Te viví




No debiste haber llegado y lo hiciste,
inesperado, como copiosa lluvia en una tarde de marzo.
Nunca debieron cruzarse tus ojos con los míos
y lo hicieron en un silente palpitar de tiempo.

Y te encontré.

Sin pensarlo, sin planearlo, sin sentirlo.
Intuí serías vos la última gota de sereno
que vendría a reverdecerme el alma
librándome de horas insomnes, vacías y necias.

Todo en torno mío pasó a ser parte de tu ser:
el sol, el viento, la lluvia, la niebla, los árboles,
la mariposa que vuela sin rumbo,
el canto melancólico del grillo,
la luna en todas sus fases, mis ingenuos latidos... ¡Todo!
Eras el cosmos resumido a lo ancho y largo de tu mirar.

Y te viví.

En viva piel, en sueños y pesadillas,
al alba y al ocaso,
en mi pequeño mundo, sigiloso y solitario,
convirtiéndote en diestro alquimista
capaz de transformar lágrimas en sonrisas.

Así intensamente, por primera  –única y última-  vez
me cegué sin quererlo.

Y ahora, me alejo.

Es momento de abrir los ojos,
sellar labios,
taponar venas,
cicatrizar heridas,
palidecer madrugadas,
e incinerar sueños.

Ahora sólo pido me devuelvas la razón
mi soledad y silencios,
así, íntegros como te los llevaste
una inesperada tarde lluviosa de marzo.



© Lissette Flores López.

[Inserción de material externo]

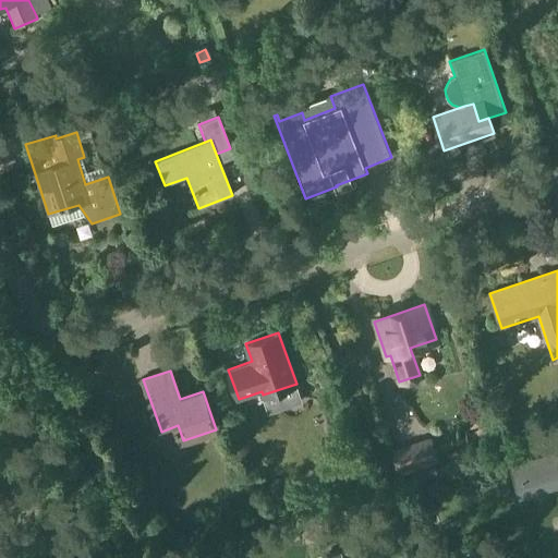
[(377,402),(397,399),(393,380),(374,384),(377,402)]
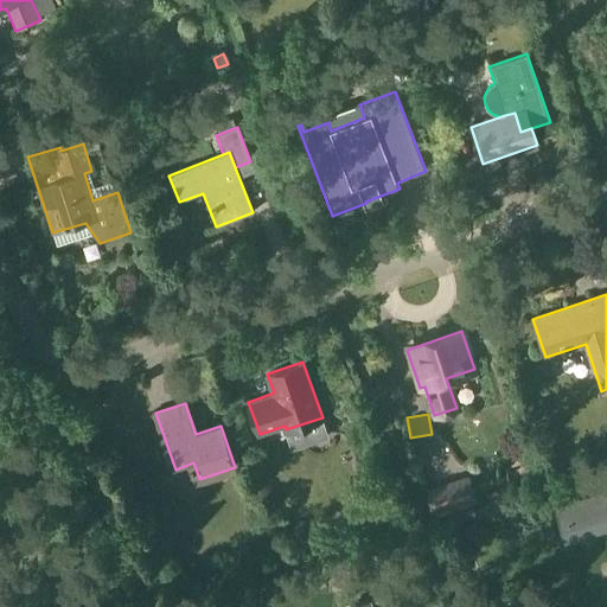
[(470,480),(447,486),(453,509),(475,502),(473,493),(470,480)]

Derechos Reservados

4 comentarios:

Marisol dijo...

Esos versos iniciales son brillantes:
"No debiste haber llegado y lo hiciste,
inesperado, como copiosa lluvia en una tarde de marzo;"

También me gustó el retorno a la lluvia al final, que enfatiza el carácter melancólico del poema.

Es mejor sentir dolor a que no sentir nada, Liz. Mejor vivir a que morir en vida. Vive, sueña, ama.

Un abrazo infinito.

Montxu dijo...

El"cruél amor" te lo dá todo y a su vez te lo arranca friamente.


Me gusta muxus

Óscar dijo...

"Palpitar de tiempo", "incinerar sueños"... Ése es el tipo de expresiones que me gustan, que juegan con el lenguaje combinando palabras difíciles de armonizar, y atribuyendo propiedades cuasi inverosímiles a objetos y sujetos (como en una sinestesia). Ahí es donde reluce el carácter visionario del poeta.

Por otra parte, y por lo que se refiere a la disposición del poema, los versos huérfanos ("Y te encontré") tienen mucha fuerza, y más si empiezan por una conjunción.

Por último, y como apunta Marisol, el carácter cíclico de la lluvia cierra extraordinariamente el conjunto.

Un abrazo, Liz.

Isabel dijo...

Hermoso en su rotundidaz, me ha encantado el juego de palabras porque como dice bien nuestro amigo Óscar, el juego de palabras da carácter al poema y a mí personalmente me encanta.

Y un final redondo también como ya dicen también arriba, un placer visitarte Liz, besos.